The Concept of the Unspectacular and the Poetics of Everyday Life in the Work of John Myers

 

The British photographer and painter John Myers (born 1944 in Bradford) is one of the most incisive chroniclers of British post-war modernism, although he has operated far from the mainstream for decades. Myers studied Fine Art under Richard Hamilton at Newcastle University and subsequently taught art history and painting at the Stourbridge College of Art and the University of Wolverhampton from 1969 to 2001. His core photographic phase spanned a relatively short but conceptually highly condensed period between 1972 and 1979 in Stourbridge, a small town in the West Midlands.

 

In contrast to contemporary representatives of socially critical documentary photography, who focused primarily on political conflicts or dramatic social grievances, Myers devoted himself to an aesthetic of the "unspectacular." His works capture the unexcited reality of the British middle class and suburban culture ("Middle England") in sober, factual black-and-white photographs taken with an analogue 5x4 large-format camera.
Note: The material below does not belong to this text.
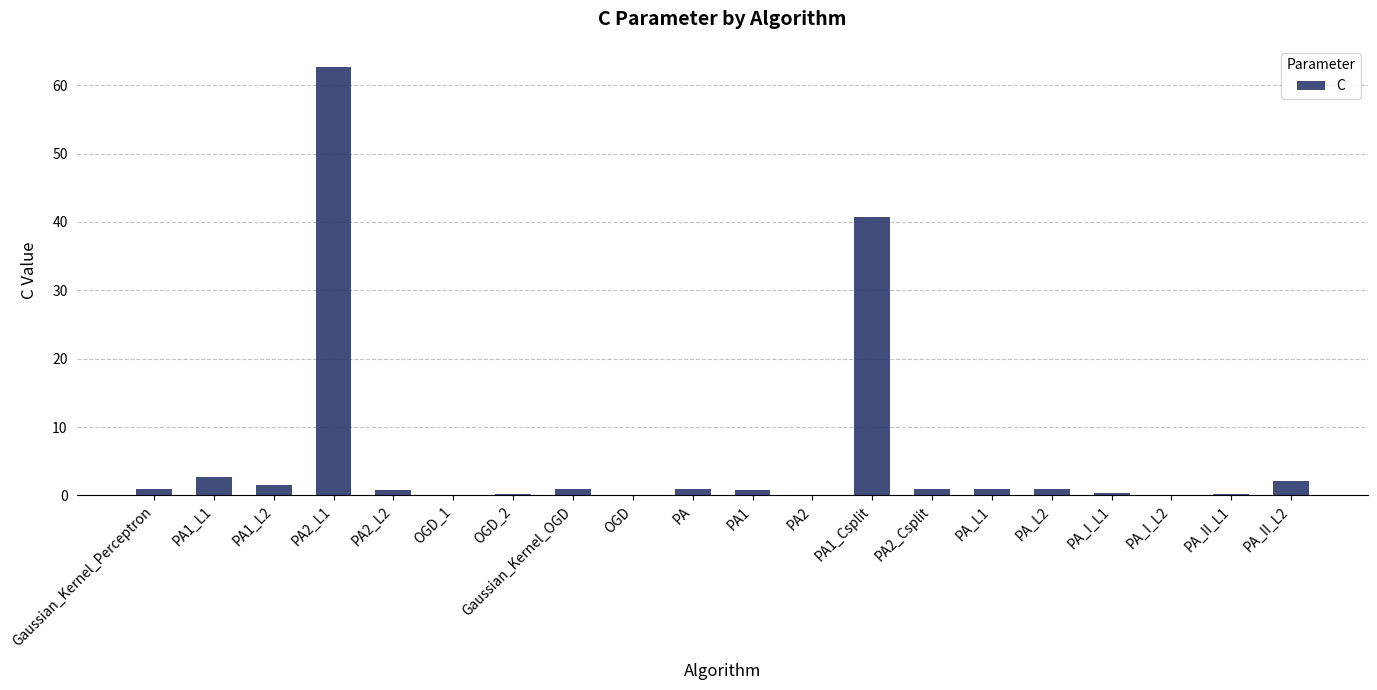

Which has a higher value, PA1_L1 or Gaussian_Kernel_Perceptron?

PA1_L1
Two of his most important groups of works from this era are the series „Portrait“ and „TV“.

 

The Series „The Portraits“

 

In his portrait series, which was created throughout the 1970s, Myers photographed neighbors, acquaintances, workers, and children in their immediate living and working environments—such as living rooms, backyards, or retail spaces. The photographs deliberately dispense with visual drama or psychological staging. The sitters usually look directly, distantly, and unvarnished into the camera. The specificity of this series lies in its dual function as a psychological document of the era and a design-historical record. The meticulously depicted interiors—dominated by geometrically patterned wallpaper, bulky velour sofas, and glassware knick-knacks—reflect the collective self-image and aesthetics of British suburbia during that period. Critics often compare the formal rigor and unbiased sobriety of his portraits to the work of Diane Arbus.

 

The Series „The Ten Televisions“ (1973)

 

The series realized in 1973, often referred to as „The Ten Televisions“, is considered a pioneering example of Myers’ visual principle of "Looking at the Overlooked." For this project, Myers photographed ten conventional television sets in the living rooms of various households. The conception of the series breaks radically with the actual function of the medium: the devices are switched off. Instead of flickering images from a cathode-ray tube, the lifeless, dark screen only displays the matte reflections of the opposite window or the surrounding room. The television thus loses its medial omnipotence and is degraded to a banal, sculptural piece of furniture within the domestic interior in the tradition of a classical still life. The series functions as an early media-critical and conceptual reflection on the omnipresence and simultaneous material banality of technology in private spaces.

 

Original Prints and Documentation in the IKS Collection

 

The art-historical relevance and physical presence of Myers' photographic oeuvre are directly preserved within the holdings of the IKS (Institut für Kunstdokumentation und Szenografie). The collection of the IKS includes rare original vintage prints by the artist, which serve as essential physical resource material for academic research. In addition to these tangible artifacts, the IKS holds a comprehensive 30-minute film interview with John Myers, conducted by filmmaker and curator Ralph Goertz during his studio visit to Stourbridge in 2019. This audiovisual document provides invaluable context for contemporary art history by allowing the artist to articulate his conceptual methodology, technical processes, and sociological insights first-hand.